*** Block opens ***

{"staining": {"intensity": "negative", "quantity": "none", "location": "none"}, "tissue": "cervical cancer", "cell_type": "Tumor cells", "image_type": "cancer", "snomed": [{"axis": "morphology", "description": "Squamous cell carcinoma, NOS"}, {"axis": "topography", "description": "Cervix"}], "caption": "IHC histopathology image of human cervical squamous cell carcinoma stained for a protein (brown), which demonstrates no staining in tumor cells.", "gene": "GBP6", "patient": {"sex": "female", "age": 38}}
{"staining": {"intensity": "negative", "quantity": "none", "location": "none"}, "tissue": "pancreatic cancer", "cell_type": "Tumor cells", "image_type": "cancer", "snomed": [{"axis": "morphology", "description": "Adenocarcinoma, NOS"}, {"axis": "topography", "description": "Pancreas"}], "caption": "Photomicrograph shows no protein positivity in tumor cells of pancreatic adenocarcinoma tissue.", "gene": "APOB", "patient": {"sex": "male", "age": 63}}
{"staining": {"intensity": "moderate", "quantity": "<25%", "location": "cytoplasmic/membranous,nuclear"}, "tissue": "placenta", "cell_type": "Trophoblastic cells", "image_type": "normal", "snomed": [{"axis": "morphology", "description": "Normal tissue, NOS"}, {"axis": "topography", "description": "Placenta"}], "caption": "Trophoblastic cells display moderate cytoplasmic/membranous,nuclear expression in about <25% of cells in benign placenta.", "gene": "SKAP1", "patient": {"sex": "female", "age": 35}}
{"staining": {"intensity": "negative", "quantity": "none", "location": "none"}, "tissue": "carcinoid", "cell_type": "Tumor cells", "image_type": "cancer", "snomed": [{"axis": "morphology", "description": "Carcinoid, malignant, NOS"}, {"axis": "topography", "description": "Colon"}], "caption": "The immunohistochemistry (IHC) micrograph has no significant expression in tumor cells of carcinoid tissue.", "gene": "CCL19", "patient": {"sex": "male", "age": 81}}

*** Block closes ***

**EXERCISE INSTRUCTIONS:**
Give again, word for word, the lines of the listing, starting at its first line and ending with the line containing "shows no protein".

**SOLUTION TO THE PROBLEM:**
{"staining": {"intensity": "negative", "quantity": "none", "location": "none"}, "tissue": "cervical cancer", "cell_type": "Tumor cells", "image_type": "cancer", "snomed": [{"axis": "morphology", "description": "Squamous cell carcinoma, NOS"}, {"axis": "topography", "description": "Cervix"}], "caption": "IHC histopathology image of human cervical squamous cell carcinoma stained for a protein (brown), which demonstrates no staining in tumor cells.", "gene": "GBP6", "patient": {"sex": "female", "age": 38}}
{"staining": {"intensity": "negative", "quantity": "none", "location": "none"}, "tissue": "pancreatic cancer", "cell_type": "Tumor cells", "image_type": "cancer", "snomed": [{"axis": "morphology", "description": "Adenocarcinoma, NOS"}, {"axis": "topography", "description": "Pancreas"}], "caption": "Photomicrograph shows no protein positivity in tumor cells of pancreatic adenocarcinoma tissue.", "gene": "APOB", "patient": {"sex": "male", "age": 63}}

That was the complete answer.